The outfit I work for also owns a fairly large, unionized H&F Insulation contracting firm. They are pros through and through. They have a very young kid at the helm out in the field who is an amazing mechanic in his discipline. When Jordan is on site, I dont have to take a second look.

For some reason in this job, it is a different firm. Again, young foreman, bur he is the owners' son and passionate about his work.

Those guys can be invaluable on a job with 60+ plumbers and hose fitters... valves DO get left open... weldolets CAN BE missed, tubing CAN get kinked or broken.

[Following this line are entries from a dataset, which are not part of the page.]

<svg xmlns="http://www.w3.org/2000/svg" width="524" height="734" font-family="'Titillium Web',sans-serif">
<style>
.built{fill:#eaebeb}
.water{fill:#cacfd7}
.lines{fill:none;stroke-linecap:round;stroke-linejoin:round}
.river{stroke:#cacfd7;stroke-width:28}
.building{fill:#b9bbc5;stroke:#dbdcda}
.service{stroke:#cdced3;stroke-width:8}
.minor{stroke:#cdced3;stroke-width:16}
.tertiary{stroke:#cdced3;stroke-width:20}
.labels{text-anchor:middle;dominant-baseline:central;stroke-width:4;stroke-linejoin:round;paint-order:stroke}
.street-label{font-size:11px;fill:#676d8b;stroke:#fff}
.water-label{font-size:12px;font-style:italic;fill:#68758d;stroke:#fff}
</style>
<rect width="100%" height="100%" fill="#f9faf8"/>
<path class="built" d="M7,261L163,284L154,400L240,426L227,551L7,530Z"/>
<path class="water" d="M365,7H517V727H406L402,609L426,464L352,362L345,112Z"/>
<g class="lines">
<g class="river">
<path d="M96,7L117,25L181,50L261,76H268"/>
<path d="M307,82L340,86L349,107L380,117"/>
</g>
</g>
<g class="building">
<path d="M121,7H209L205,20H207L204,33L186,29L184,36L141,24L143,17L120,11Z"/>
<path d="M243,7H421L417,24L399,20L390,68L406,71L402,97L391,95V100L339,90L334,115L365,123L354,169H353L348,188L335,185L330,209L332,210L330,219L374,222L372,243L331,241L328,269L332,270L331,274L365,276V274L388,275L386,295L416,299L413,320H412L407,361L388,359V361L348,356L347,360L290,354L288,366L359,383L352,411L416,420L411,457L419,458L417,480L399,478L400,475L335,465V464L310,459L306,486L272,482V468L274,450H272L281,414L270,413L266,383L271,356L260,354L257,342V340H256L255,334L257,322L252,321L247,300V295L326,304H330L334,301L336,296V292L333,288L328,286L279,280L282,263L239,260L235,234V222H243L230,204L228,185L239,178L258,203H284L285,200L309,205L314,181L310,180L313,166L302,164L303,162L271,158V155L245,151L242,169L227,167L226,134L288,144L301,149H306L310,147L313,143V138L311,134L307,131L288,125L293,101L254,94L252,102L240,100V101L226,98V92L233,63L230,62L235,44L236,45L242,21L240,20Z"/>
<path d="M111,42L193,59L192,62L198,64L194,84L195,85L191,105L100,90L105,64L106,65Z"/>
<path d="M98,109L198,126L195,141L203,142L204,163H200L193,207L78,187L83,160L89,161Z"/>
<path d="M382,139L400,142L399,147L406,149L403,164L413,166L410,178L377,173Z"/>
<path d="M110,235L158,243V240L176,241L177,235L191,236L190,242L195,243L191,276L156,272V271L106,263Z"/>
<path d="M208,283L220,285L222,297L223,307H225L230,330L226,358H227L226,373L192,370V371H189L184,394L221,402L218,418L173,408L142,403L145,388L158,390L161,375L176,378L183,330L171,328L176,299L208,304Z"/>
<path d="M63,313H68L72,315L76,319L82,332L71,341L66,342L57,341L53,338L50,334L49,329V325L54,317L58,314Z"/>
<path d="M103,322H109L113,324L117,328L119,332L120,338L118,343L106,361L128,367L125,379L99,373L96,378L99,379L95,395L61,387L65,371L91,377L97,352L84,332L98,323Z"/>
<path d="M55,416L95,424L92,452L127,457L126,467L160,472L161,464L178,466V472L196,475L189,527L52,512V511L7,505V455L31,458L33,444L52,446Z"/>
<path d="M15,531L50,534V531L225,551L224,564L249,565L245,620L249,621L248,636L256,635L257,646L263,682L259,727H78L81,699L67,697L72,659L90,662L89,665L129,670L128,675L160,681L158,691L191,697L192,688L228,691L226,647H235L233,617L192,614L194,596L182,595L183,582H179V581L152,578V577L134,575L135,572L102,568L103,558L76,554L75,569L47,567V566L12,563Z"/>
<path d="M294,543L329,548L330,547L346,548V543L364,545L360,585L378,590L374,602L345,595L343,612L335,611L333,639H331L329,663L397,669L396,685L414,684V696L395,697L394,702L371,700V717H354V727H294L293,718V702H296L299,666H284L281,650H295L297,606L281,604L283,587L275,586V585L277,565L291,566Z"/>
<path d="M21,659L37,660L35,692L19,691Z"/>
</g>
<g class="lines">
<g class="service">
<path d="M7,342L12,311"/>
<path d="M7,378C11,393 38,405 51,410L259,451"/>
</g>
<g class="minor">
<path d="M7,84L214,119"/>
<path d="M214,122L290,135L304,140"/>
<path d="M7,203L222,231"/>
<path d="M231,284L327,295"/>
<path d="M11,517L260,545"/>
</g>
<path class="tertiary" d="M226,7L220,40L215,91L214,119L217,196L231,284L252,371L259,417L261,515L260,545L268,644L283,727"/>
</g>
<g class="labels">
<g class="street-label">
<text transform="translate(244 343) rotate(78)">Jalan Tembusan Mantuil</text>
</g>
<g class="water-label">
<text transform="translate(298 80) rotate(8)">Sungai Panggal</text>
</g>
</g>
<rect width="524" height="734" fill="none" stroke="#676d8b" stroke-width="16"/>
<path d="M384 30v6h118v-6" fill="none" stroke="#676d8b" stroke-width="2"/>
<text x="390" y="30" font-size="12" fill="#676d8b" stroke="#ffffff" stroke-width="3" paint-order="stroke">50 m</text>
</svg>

Those guys are the last ones to lay eyes on your product before its concealed forever...


----------



## TX MECH PLUMBER (May 27, 2011)

U666A said:


> Hence my disclaimer "Sometimes"...
> 
> The outfit I work for also owns a fairly large, unionized H&F Insulation contracting firm. They are pros through and through. They have a very young kid at the helm out in the field who is an amazing mechanic in his discipline. When Jordan is on site, I dont have to take a second look.
> 
> ...


Yes very true. Iv had the good ones find a leak or two and come tell me!! Even found A few joints that wernt soldered at all!!!! ( not my joints tho,, I'm perfect!!) lol One time in my second year apprenticeship I was running condensate alone ( under a mech license you can do some mech work without being a license plumber) and I used hangers that for each size of pipe problem was I didn't leave room for 1" wall glass!! The insulator came and got me and I was in a nine line bind already so he offered to replace the hangers as he insulated the pipe, all I had to do was go get the hangers!!! He is a great guy and saved me an ass chewing!!!


----------



## Mississippiplum (Sep 30, 2011)

Looks good, clean work.


----------



## beachplumber (Feb 7, 2010)

Com. Seems so foreign these days


----------